By nature, these projects are very complex, requiring multiple stages of idea generation, and research. In terms of input, involvement may be needed from multiple client stakeholders outside of marketing such as PR, brand and product teams, as well as collaboration across various Builtvisible teams.
Upon noticing the briefs for these projects didn’t match the scale needed, our Senior Account Manager, Megan, created new templates for multi-stage briefs to act as cornerstones for each stage of our growth campaigns. The new format advocates:
- Understanding – all project members (client-side and agency) are up-to-date with the client’s background and requests.
- Transparency – no one is left in the dark about any details.
- Effectiveness – minimal risk of straying from the agreed idea, giving the client gets as much bang for their budget as possible.
Use of multi-stage briefs like these would have helped my past self to avoid alienation of that IT stakeholder, making sure everyone was on the same page every step of the way.
The role of a brief for the client
Every project starts with a client. As an agency, that’s who we’re here for. So, obviously, a brief cannot be written without involvement from them. Therefore, the onus falls just as much on their shoulders as the agency’s in terms of briefing responsibility.
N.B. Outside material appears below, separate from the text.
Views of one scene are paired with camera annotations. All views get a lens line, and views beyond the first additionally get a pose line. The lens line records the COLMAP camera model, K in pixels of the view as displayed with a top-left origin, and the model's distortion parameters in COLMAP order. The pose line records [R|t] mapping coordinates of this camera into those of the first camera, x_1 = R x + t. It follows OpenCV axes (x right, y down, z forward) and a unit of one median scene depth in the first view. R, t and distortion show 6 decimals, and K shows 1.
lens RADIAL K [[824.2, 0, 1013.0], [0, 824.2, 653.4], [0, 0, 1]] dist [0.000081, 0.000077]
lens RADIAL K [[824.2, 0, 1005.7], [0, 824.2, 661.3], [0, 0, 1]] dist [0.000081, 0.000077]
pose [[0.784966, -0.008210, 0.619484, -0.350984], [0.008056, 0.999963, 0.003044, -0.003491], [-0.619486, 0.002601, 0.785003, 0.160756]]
While the agency takes the crux of an idea and builds upon it, the client has to firstly offer up that pain point in order to spark all solutions henceforth.
A survey by AdAge of 1,200 agency leaders found that most agencies reported some level of frustration with the quality of client information within briefs:
- 53% found briefs complete but lacking in focus
- 27% found them incomplete and inconsistent
- 20% found them complete and focused most of the time
- Zero respondents found them complete and focused all the time.
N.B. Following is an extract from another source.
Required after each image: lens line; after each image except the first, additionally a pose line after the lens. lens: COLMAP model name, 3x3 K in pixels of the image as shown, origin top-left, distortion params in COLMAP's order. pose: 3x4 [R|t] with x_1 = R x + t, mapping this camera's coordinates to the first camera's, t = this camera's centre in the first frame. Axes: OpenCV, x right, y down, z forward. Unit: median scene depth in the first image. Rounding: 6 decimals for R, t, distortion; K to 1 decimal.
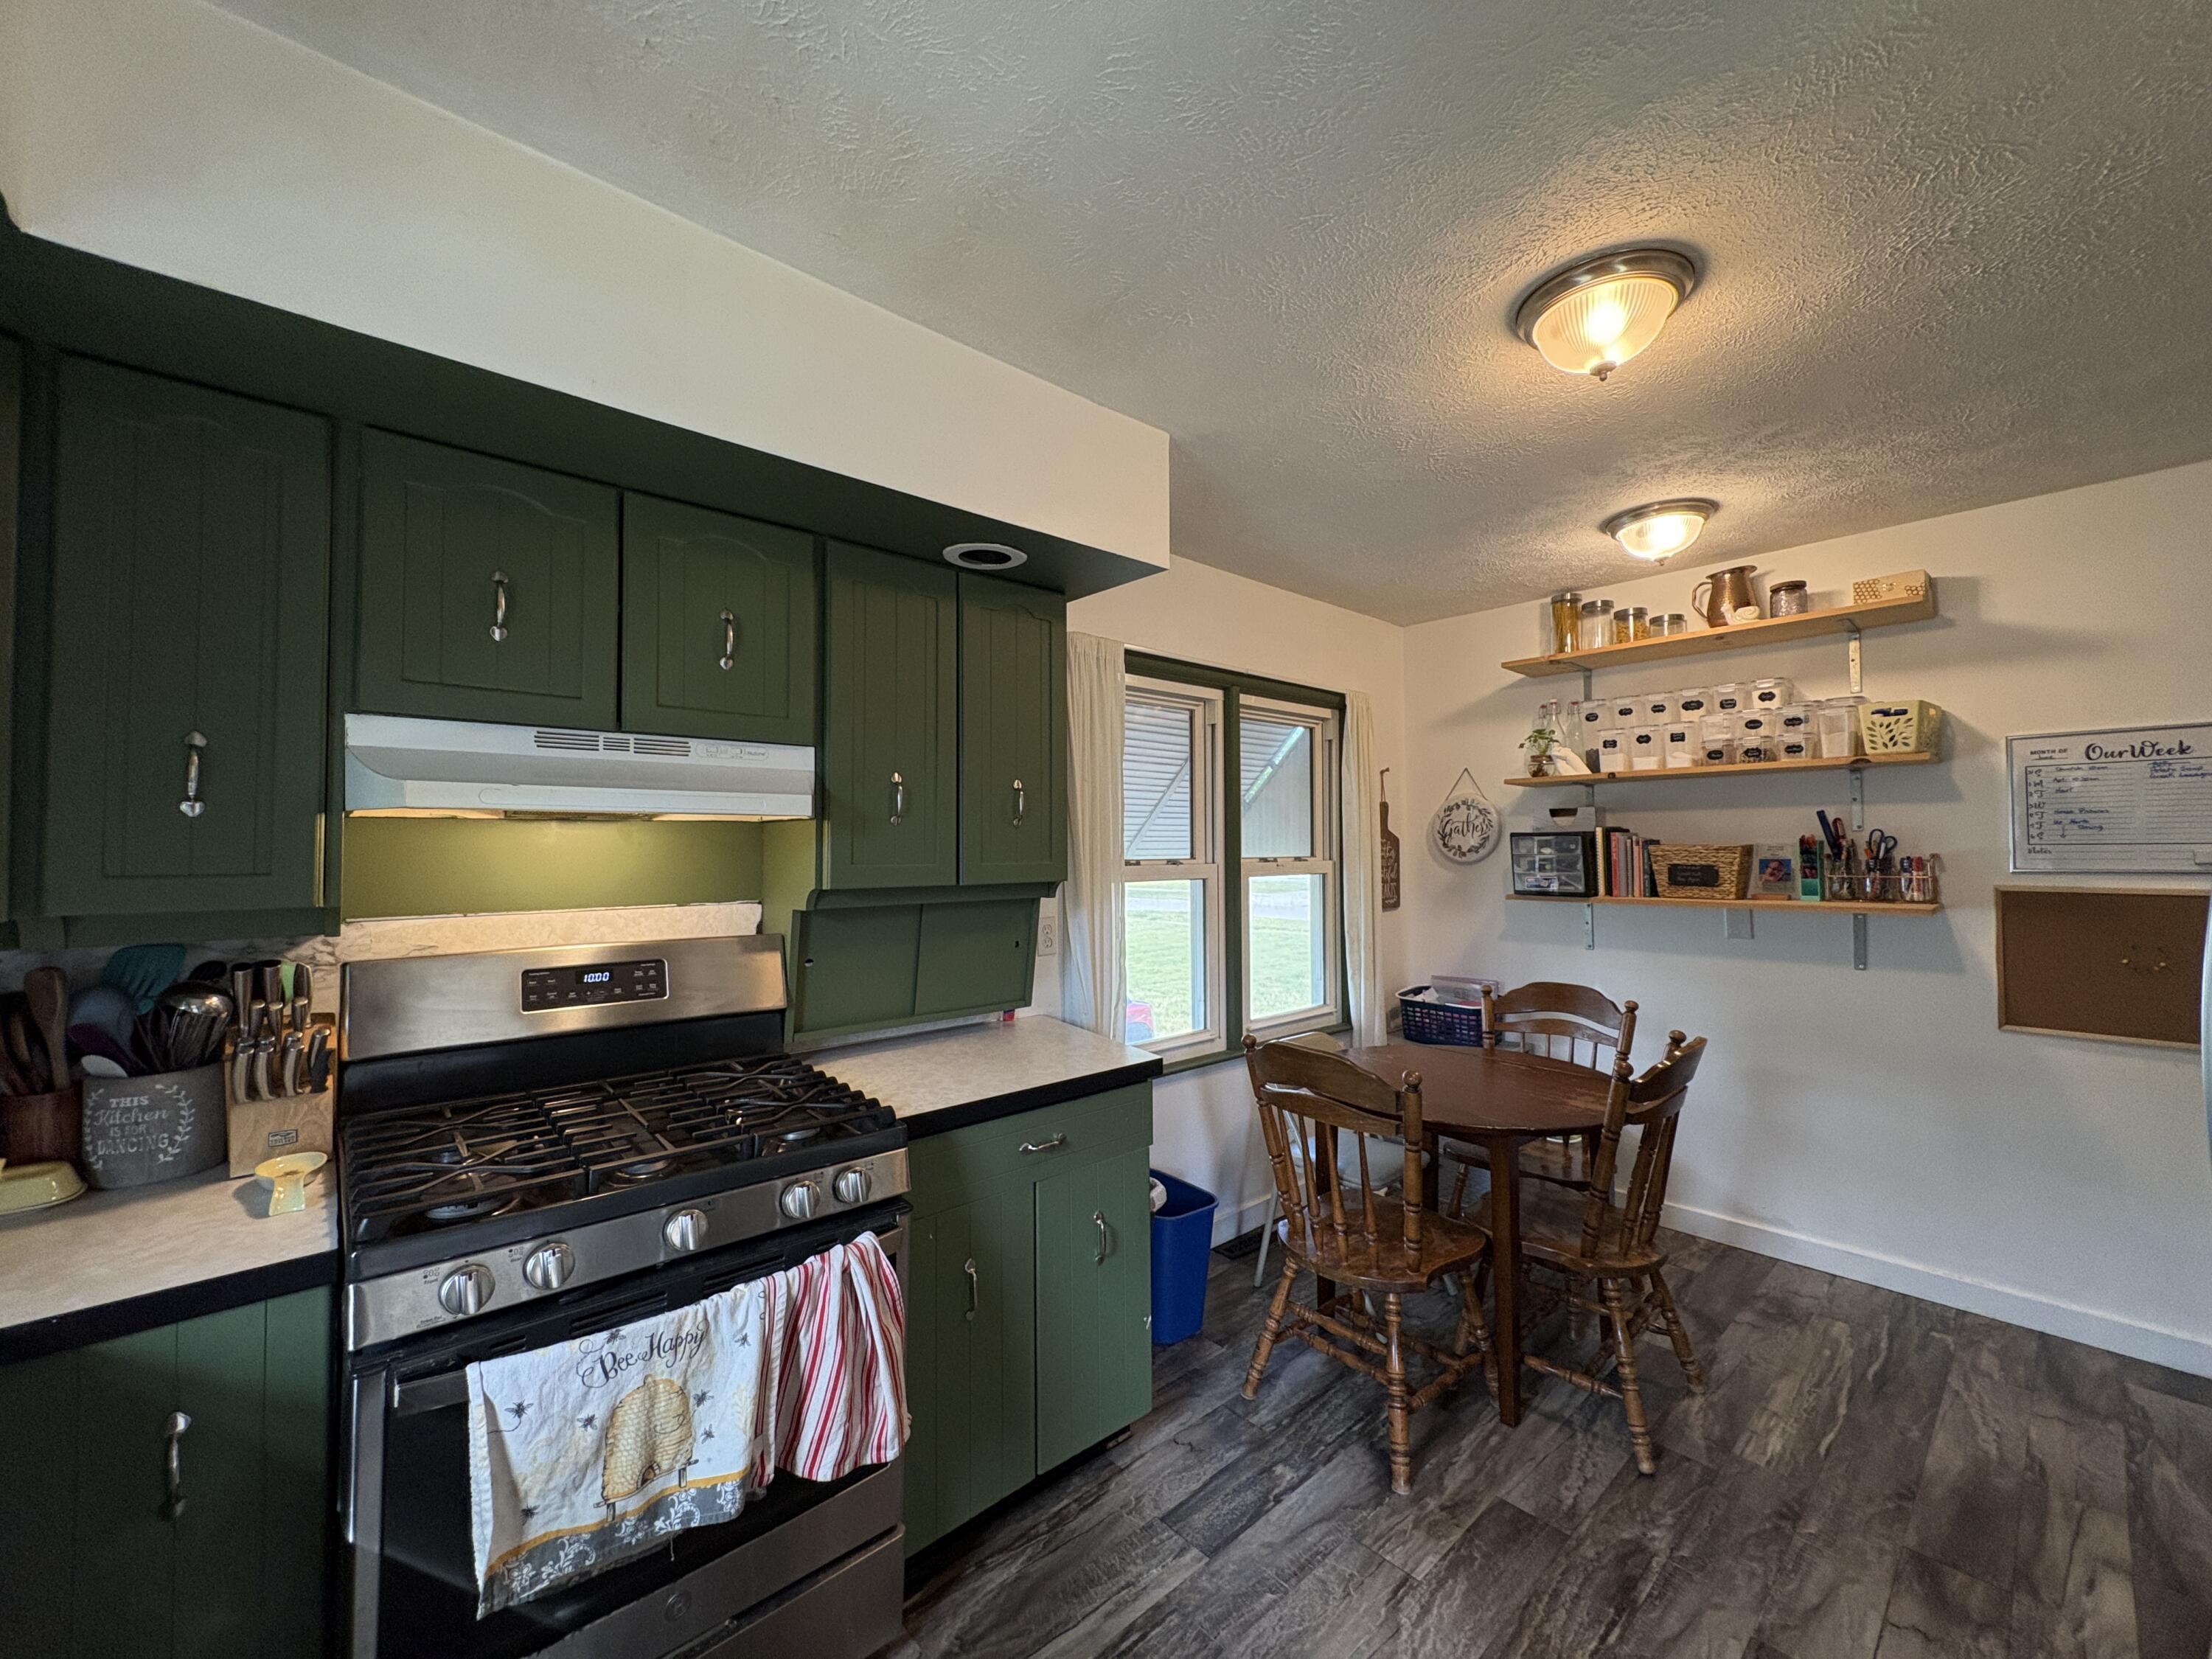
lens RADIAL K [[886.9, 0, 1106.0], [0, 886.9, 829.5], [0, 0, 1]] dist [0.000199, 0.000421]
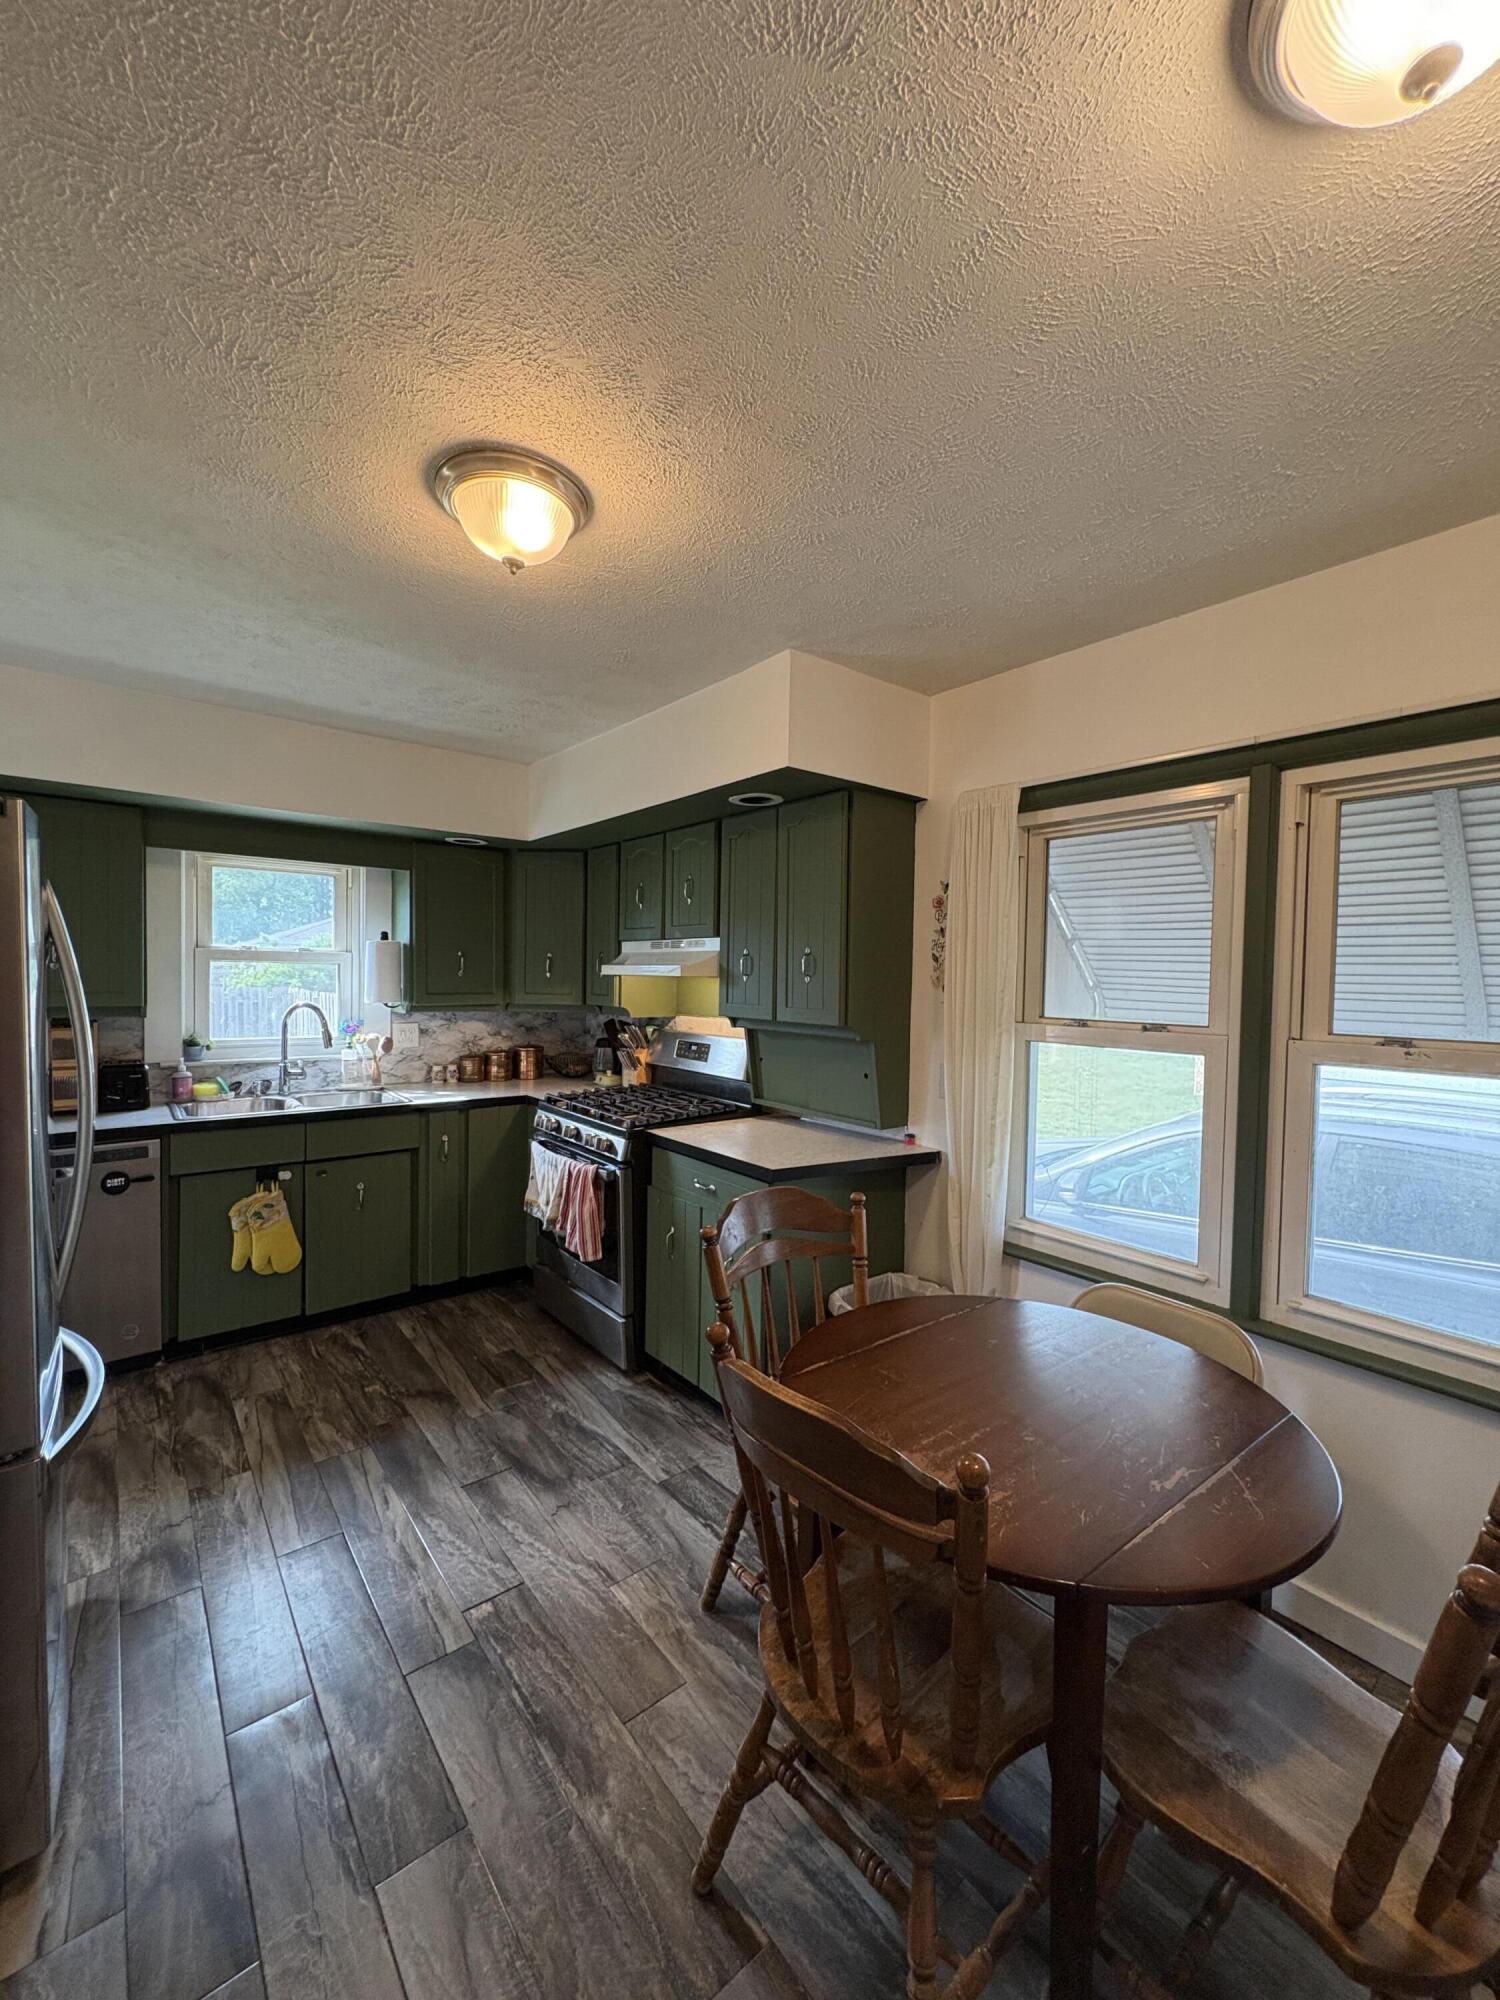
lens RADIAL K [[801.9, 0, 754.1], [0, 801.9, 1001.0], [0, 0, 1]] dist [0.000199, 0.000421]
pose [[-0.046905, 0.039208, -0.998130, 1.393553], [0.006193, 0.999222, 0.038960, -0.027618], [0.998880, -0.004354, -0.047111, 1.215271]]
Without proper information given, a brief is open to interpretation, meaning the work may not always be on the money when it goes back to clients.
In a client/agency panel event, John Allert, group brand director at McLaren, acknowledged how briefing his chosen creative agency poorly led to lower quality work over time:
The great shame was the brief degradation over a period of time… the best piece of work… was actually the work they did for us in the pitch. Any work that we (briefed) subsequent to that just got more and more vague… less and less insightful and we ended up with worse and worse work through no fault of the agency – it was completely down to us.
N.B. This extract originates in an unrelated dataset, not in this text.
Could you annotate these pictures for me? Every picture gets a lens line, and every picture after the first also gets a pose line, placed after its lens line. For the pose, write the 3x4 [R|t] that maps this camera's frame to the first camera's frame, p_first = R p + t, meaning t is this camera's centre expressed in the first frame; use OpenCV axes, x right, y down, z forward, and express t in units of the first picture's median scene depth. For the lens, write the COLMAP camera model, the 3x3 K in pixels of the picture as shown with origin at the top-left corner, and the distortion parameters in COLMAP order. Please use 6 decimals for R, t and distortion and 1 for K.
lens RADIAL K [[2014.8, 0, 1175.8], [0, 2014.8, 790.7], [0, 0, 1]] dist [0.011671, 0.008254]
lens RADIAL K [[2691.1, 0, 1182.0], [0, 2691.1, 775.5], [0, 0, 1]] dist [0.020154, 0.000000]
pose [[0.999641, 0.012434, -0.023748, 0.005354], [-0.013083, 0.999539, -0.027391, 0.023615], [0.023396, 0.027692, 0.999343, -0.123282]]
It sounds obvious but if you’re scoping out a project, only the client can give you the guidance you need. You need client input to deliver that top-quality piece of work they are looking for and make the most efficient and productive use of their marketing budget in the process.
Collaborating for success
While everything above will help you create solid, useful briefs, it’s up to you to go forth and create great briefs. They will become the catalyst to your team’s proudest moments and a product of watertight collaboration, through dialogue, trust and empathy across the board.
Past me could have avoided disappointing that stakeholder by engaging him prior to the scoping stage, understanding his desired outcome, and building innovation into that brief.
Make briefs the sacred texts of your agency, kill the mystery and watch as awe replaces scepticism in your clients’ eyes. You’ll deliver better work, keep clients satisfied and – ultimately – get better results.